Write out, from the entries below, exactly the lines that run between the lines holding "العناية بالفم والأسنان" and "At-Twabaraaniy katika Al-Mu-‘ujam", inclusive, and stop there.

■ ■ ■ ■

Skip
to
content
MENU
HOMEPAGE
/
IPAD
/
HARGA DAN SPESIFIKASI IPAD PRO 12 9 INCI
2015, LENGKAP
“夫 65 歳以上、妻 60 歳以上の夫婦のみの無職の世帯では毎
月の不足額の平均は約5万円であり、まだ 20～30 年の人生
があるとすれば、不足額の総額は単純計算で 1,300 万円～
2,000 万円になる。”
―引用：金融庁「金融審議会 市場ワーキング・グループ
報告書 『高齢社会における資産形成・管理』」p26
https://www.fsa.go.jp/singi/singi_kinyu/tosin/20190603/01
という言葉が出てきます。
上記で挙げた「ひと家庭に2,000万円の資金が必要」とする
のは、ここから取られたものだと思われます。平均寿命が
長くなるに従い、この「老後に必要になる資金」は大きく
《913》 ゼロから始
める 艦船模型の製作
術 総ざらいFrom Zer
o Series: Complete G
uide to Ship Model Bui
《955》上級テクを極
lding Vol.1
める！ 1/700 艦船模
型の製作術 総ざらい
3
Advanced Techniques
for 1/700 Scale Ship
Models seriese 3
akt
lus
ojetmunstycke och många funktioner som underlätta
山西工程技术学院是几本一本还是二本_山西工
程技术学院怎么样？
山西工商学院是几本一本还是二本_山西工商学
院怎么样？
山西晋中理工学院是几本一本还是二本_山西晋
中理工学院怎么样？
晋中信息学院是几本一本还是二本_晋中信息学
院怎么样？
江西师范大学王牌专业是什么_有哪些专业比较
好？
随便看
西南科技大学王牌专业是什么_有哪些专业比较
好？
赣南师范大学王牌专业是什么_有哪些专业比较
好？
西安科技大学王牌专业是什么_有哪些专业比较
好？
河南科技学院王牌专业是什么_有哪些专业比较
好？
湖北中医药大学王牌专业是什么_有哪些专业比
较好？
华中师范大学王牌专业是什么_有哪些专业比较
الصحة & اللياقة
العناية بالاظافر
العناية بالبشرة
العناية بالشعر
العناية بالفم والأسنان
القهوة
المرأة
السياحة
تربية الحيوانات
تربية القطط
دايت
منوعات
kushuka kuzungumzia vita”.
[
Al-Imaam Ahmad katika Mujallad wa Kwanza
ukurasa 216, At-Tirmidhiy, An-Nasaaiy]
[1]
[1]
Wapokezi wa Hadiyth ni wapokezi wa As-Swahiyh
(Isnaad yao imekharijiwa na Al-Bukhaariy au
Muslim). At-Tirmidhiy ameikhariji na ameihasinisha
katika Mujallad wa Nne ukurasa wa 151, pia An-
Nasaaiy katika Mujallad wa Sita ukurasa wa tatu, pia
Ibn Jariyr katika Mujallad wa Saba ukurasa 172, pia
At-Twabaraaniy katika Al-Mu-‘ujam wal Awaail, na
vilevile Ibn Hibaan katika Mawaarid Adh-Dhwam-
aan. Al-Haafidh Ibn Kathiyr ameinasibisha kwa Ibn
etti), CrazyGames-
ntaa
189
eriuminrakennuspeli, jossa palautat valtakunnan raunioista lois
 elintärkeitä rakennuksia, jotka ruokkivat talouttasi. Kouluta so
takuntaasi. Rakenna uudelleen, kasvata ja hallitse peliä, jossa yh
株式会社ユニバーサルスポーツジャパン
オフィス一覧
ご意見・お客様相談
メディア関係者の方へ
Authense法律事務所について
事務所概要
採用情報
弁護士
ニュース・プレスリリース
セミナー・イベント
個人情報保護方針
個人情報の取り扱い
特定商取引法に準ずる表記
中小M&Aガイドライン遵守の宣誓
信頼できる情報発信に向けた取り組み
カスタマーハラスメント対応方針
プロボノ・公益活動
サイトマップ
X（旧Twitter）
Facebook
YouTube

■ ■ ■ ■

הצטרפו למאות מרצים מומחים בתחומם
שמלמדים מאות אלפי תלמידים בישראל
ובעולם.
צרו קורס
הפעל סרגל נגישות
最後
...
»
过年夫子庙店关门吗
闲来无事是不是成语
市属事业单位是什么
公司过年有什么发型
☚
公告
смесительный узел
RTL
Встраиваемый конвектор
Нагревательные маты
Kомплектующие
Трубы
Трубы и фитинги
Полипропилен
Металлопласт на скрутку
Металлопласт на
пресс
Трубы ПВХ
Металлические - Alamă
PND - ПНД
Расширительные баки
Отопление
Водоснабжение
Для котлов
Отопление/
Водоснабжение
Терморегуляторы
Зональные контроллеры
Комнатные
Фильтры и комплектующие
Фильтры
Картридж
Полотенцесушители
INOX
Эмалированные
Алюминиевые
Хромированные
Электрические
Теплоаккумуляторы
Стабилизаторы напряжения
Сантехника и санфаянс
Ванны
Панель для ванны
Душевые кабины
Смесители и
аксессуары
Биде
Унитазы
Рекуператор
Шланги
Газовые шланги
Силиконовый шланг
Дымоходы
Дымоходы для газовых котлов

■ ■ ■ ■

◆ **Response below**
العناية بالفم والأسنان
القهوة
المرأة
السياحة
تربية الحيوانات
تربية القطط
دايت
منوعات
kushuka kuzungumzia vita”.
[
Al-Imaam Ahmad katika Mujallad wa Kwanza
ukurasa 216, At-Tirmidhiy, An-Nasaaiy]
[1]
[1]
Wapokezi wa Hadiyth ni wapokezi wa As-Swahiyh
(Isnaad yao imekharijiwa na Al-Bukhaariy au
Muslim). At-Tirmidhiy ameikhariji na ameihasinisha
katika Mujallad wa Nne ukurasa wa 151, pia An-
Nasaaiy katika Mujallad wa Sita ukurasa wa tatu, pia
Ibn Jariyr katika Mujallad wa Saba ukurasa 172, pia
At-Twabaraaniy katika Al-Mu-‘ujam wal Awaail, na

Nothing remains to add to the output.